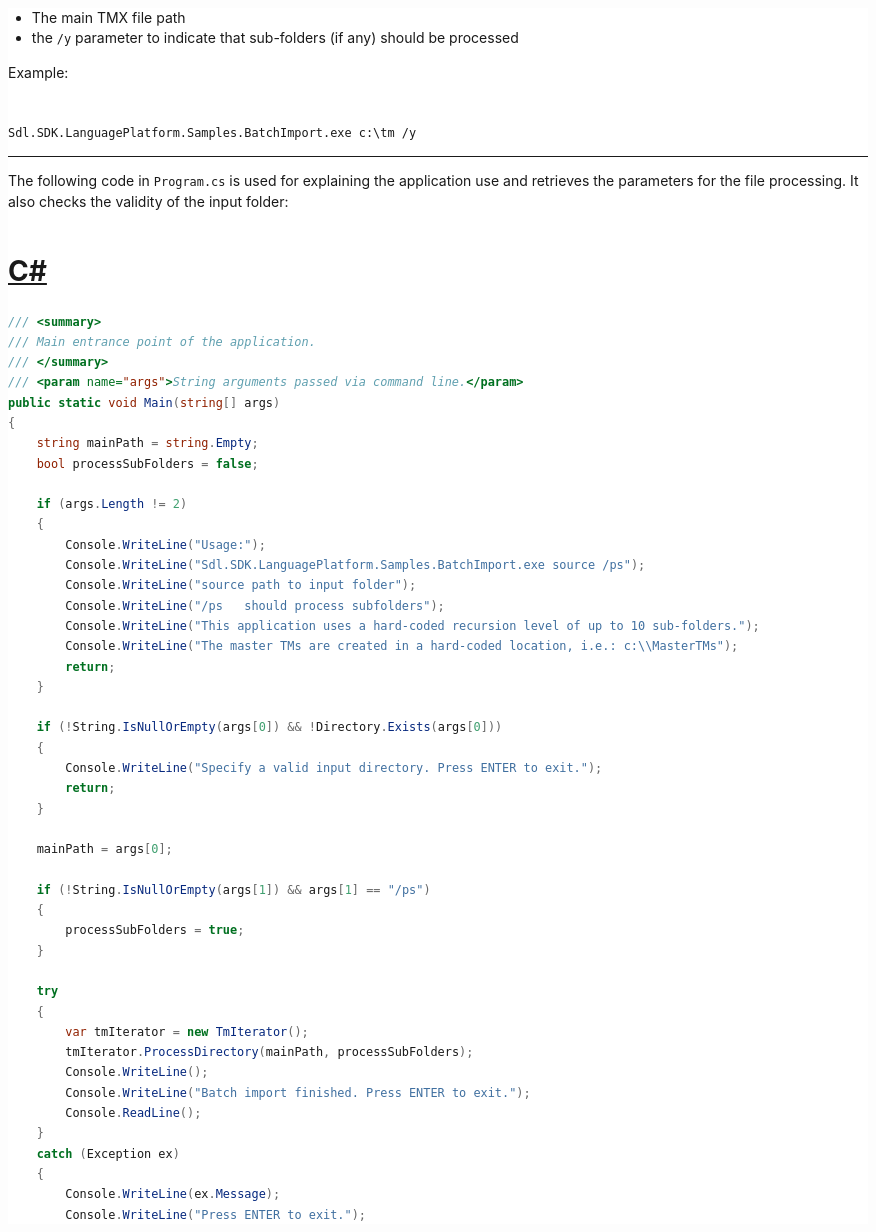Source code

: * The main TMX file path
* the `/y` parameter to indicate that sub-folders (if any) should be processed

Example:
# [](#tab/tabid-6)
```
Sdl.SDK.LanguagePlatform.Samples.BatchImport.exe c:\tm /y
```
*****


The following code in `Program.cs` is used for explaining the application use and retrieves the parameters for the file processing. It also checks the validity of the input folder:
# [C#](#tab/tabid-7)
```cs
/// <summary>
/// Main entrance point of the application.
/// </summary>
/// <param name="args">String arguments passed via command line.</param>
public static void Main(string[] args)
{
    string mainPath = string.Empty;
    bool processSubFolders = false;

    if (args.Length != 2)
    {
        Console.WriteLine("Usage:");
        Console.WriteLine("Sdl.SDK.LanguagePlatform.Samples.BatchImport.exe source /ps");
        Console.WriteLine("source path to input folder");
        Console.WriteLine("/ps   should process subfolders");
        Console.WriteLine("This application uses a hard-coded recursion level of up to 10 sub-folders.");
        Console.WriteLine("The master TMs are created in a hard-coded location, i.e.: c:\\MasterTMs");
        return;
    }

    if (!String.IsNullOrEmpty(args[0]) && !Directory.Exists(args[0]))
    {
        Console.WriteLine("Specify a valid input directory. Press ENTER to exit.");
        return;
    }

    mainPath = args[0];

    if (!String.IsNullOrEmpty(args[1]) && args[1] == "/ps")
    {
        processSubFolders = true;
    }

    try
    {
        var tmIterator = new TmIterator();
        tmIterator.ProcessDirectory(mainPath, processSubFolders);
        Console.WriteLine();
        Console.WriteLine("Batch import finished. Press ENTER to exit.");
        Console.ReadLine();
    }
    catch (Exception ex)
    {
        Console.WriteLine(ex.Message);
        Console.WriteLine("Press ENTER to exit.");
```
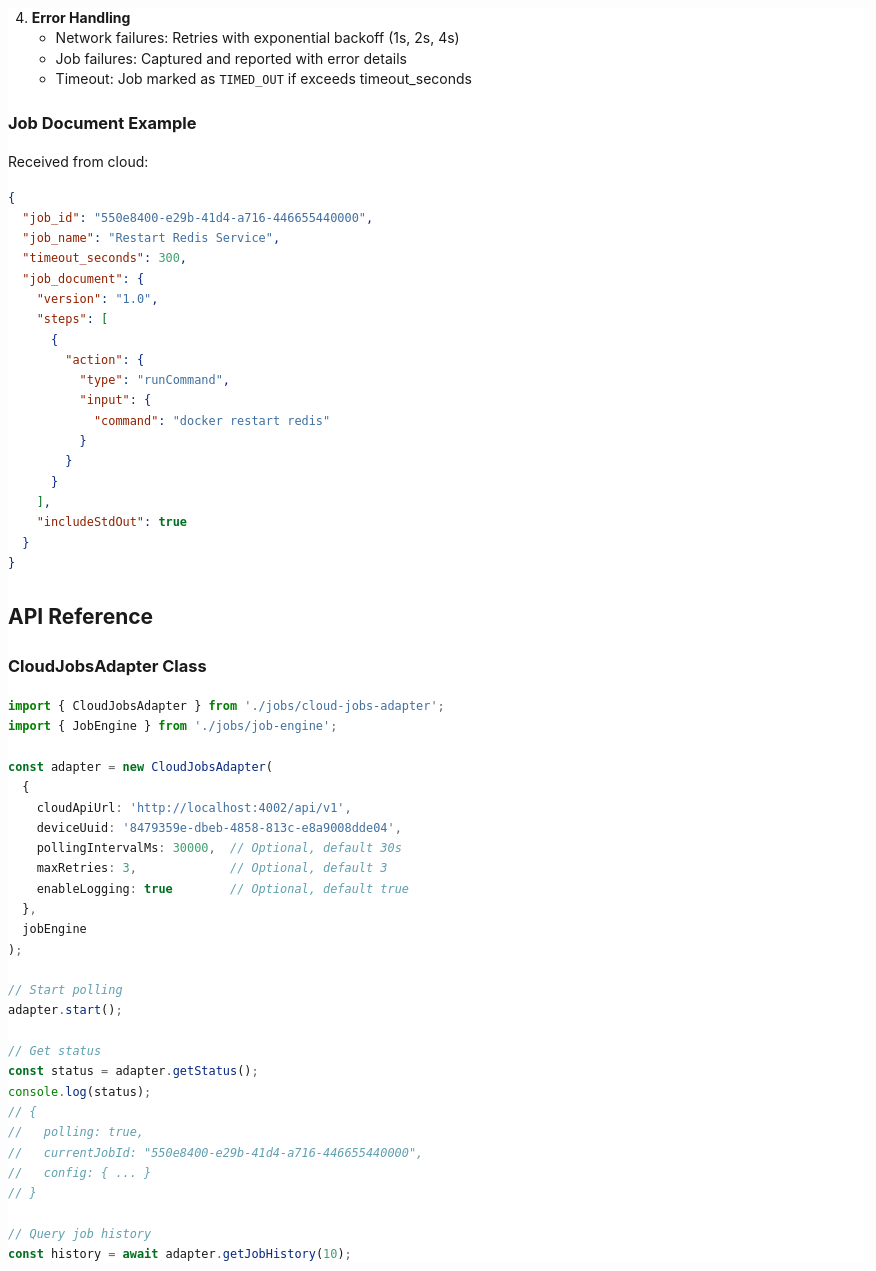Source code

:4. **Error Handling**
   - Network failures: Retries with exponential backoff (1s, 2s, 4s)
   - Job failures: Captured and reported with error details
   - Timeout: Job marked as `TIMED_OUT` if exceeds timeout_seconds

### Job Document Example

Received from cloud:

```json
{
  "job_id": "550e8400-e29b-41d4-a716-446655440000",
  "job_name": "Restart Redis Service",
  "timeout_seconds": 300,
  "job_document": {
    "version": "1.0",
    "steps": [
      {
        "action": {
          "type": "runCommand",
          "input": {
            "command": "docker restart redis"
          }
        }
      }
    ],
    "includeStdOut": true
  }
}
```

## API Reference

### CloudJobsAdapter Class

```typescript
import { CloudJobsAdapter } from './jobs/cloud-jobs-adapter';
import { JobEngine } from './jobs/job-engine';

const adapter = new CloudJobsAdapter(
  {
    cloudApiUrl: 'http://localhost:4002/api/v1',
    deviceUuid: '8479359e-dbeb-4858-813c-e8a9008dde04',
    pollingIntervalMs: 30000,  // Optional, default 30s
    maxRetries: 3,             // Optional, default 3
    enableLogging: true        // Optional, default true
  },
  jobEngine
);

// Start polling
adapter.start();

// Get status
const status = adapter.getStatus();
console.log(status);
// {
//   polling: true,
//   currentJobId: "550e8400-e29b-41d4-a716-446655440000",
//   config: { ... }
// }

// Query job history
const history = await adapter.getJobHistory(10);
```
------
WHAT THE TASK REQUIRES: From the listing above, copy all lines holding the word "BatchImport".

WRITTEN SOLUTION:
Sdl.SDK.LanguagePlatform.Samples.BatchImport.exe c:\tm /y
        Console.WriteLine("Sdl.SDK.LanguagePlatform.Samples.BatchImport.exe source /ps");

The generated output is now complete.